Task requirements → Where a record contains an image, leave the image out and print the rest exactly.

■ ■ ■ ■ ■ ■ ■

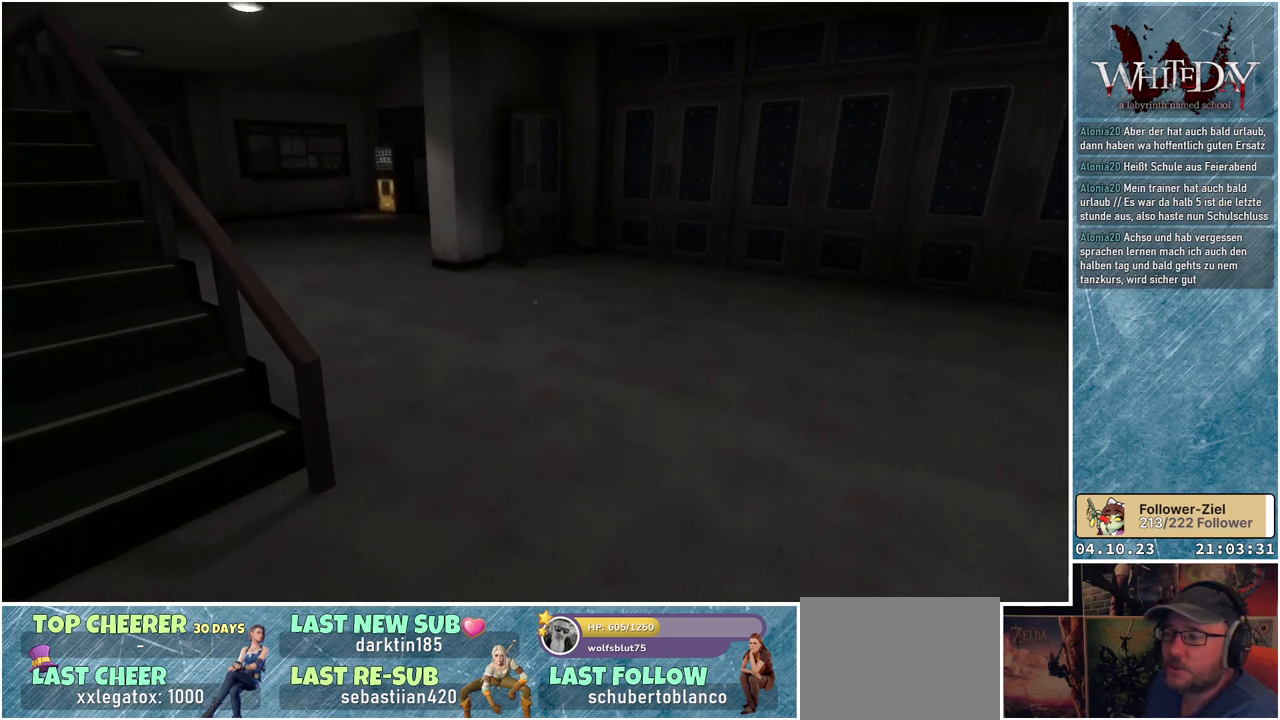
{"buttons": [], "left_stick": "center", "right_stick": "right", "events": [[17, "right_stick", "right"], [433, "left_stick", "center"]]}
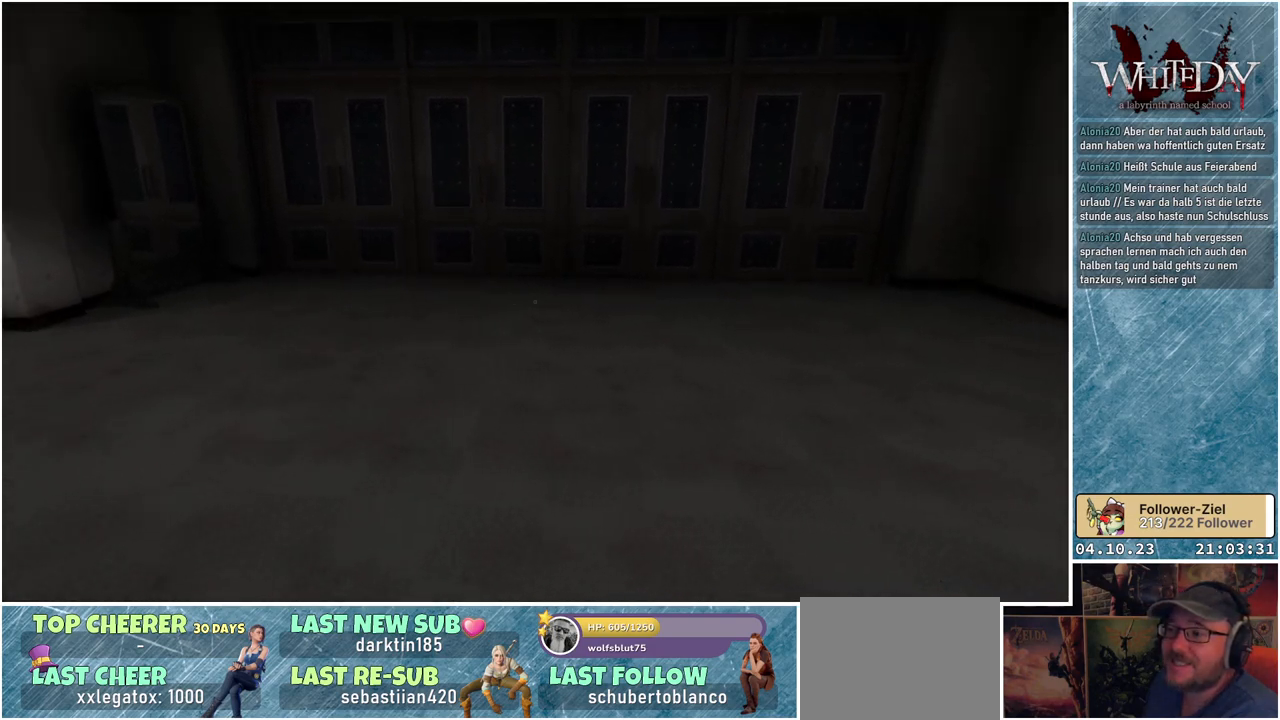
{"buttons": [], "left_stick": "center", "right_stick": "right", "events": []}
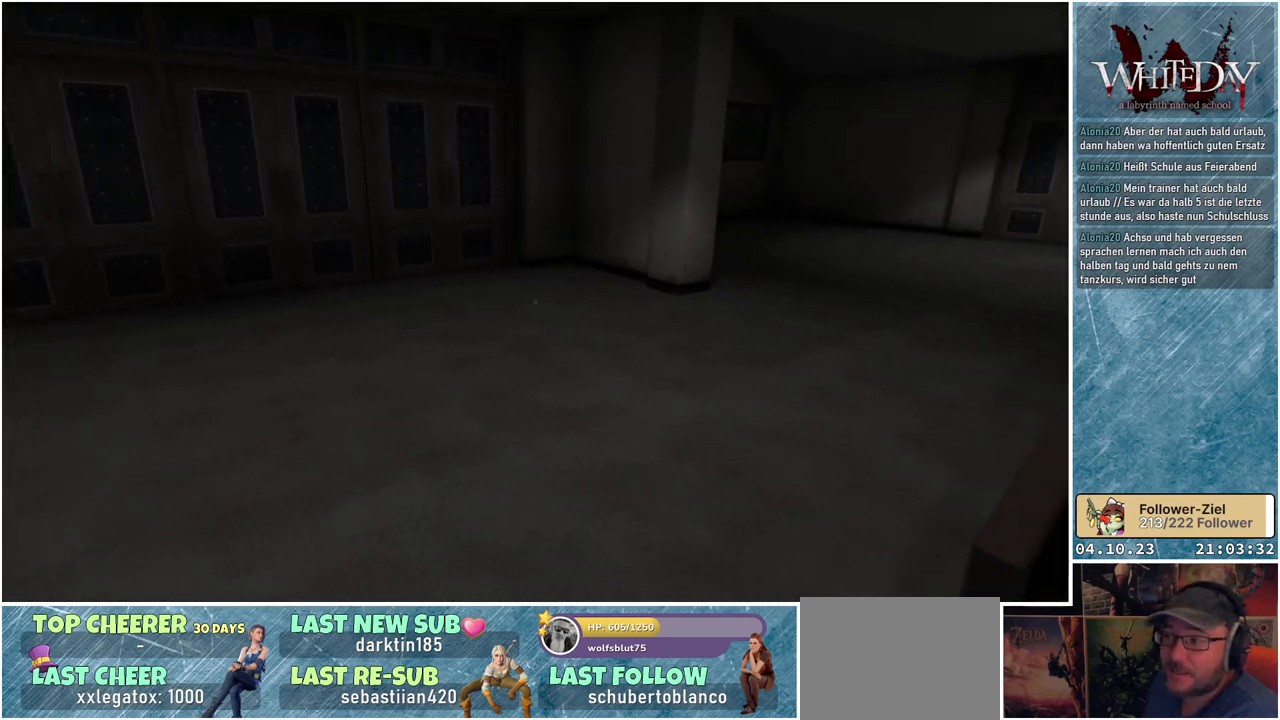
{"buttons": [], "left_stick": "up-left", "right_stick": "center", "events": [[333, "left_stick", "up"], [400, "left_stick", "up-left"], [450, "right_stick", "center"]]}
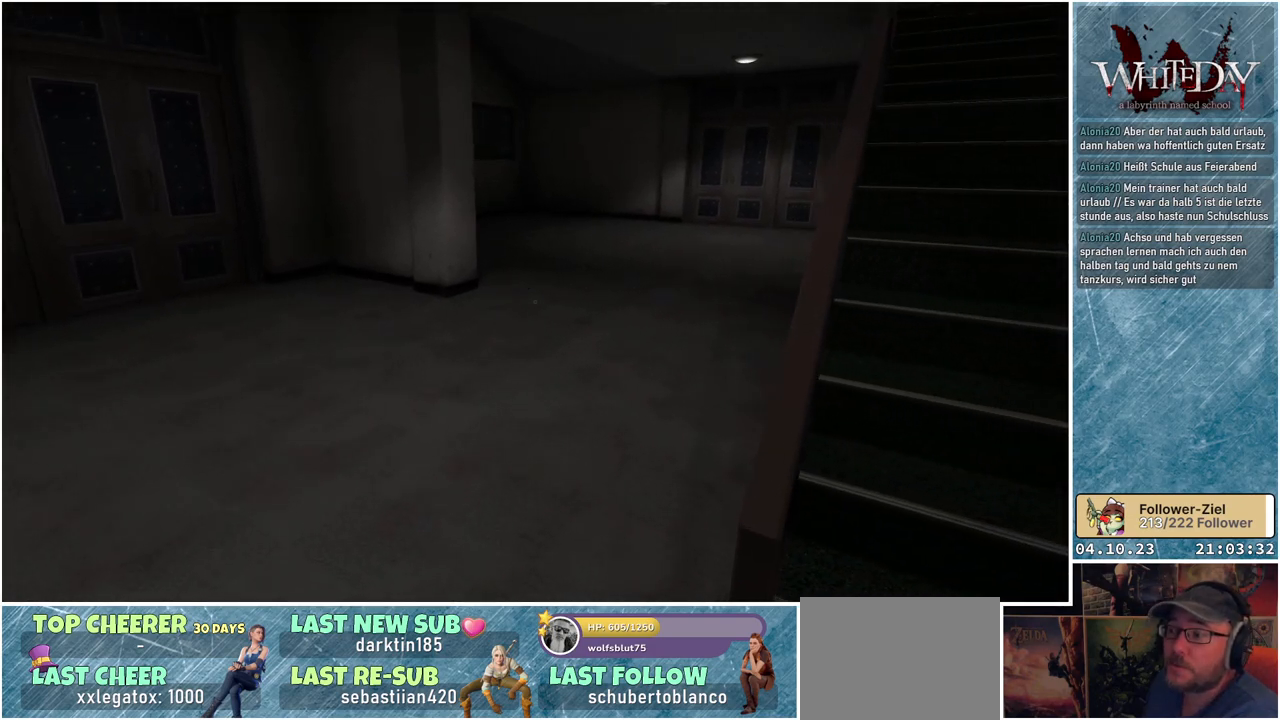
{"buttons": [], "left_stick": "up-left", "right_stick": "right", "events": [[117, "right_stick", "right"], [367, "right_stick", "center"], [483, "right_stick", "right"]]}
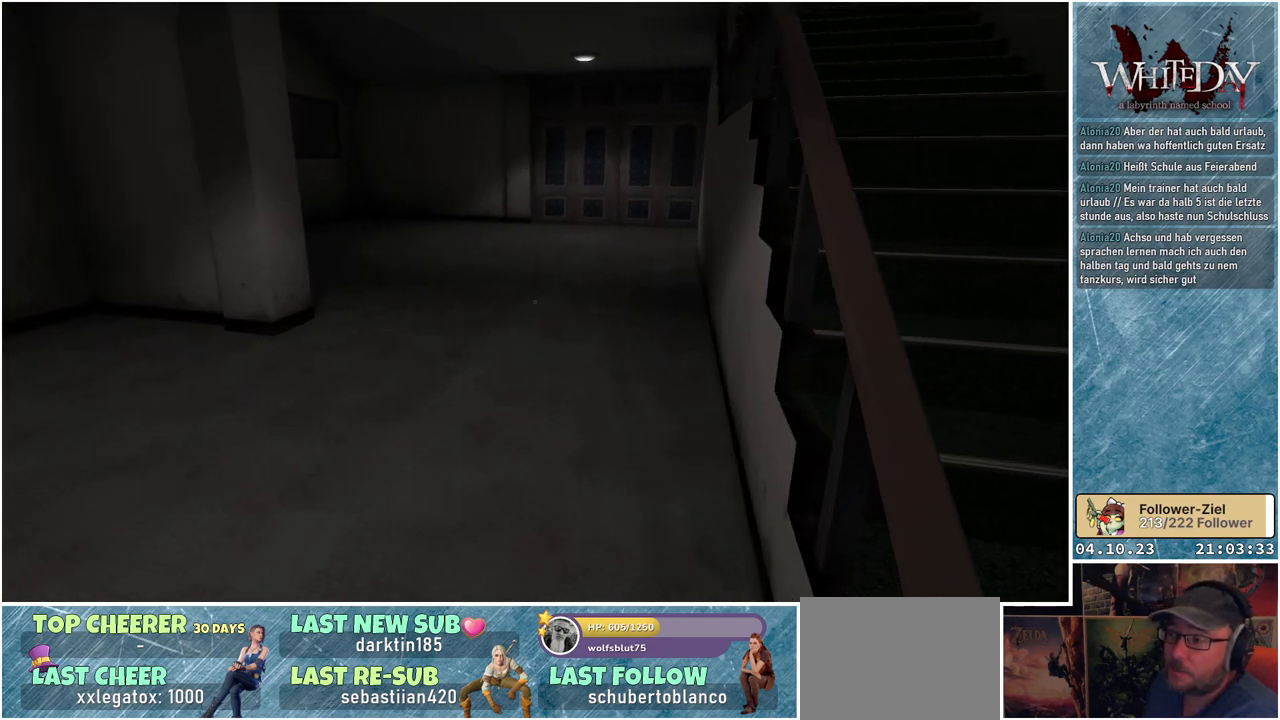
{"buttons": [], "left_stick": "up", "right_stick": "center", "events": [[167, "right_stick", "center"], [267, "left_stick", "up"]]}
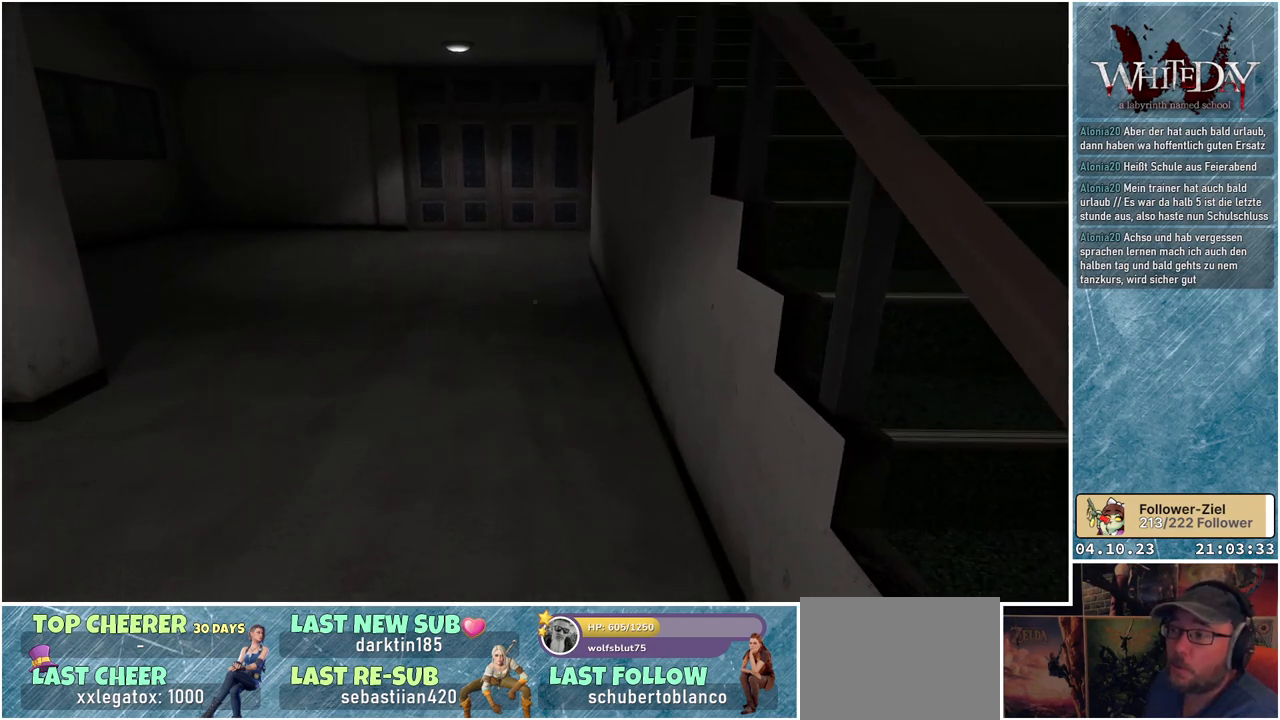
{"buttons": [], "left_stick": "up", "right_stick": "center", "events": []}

■ ■ ■ ■ ■ ■ ■

Solution →
{"buttons": [], "left_stick": "center", "right_stick": "right", "events": [[17, "right_stick", "right"], [433, "left_stick", "center"]]}
{"buttons": [], "left_stick": "center", "right_stick": "right", "events": []}
{"buttons": [], "left_stick": "up-left", "right_stick": "center", "events": [[333, "left_stick", "up"], [400, "left_stick", "up-left"], [450, "right_stick", "center"]]}
{"buttons": [], "left_stick": "up-left", "right_stick": "right", "events": [[117, "right_stick", "right"], [367, "right_stick", "center"], [483, "right_stick", "right"]]}
{"buttons": [], "left_stick": "up", "right_stick": "center", "events": [[167, "right_stick", "center"], [267, "left_stick", "up"]]}
{"buttons": [], "left_stick": "up", "right_stick": "center", "events": []}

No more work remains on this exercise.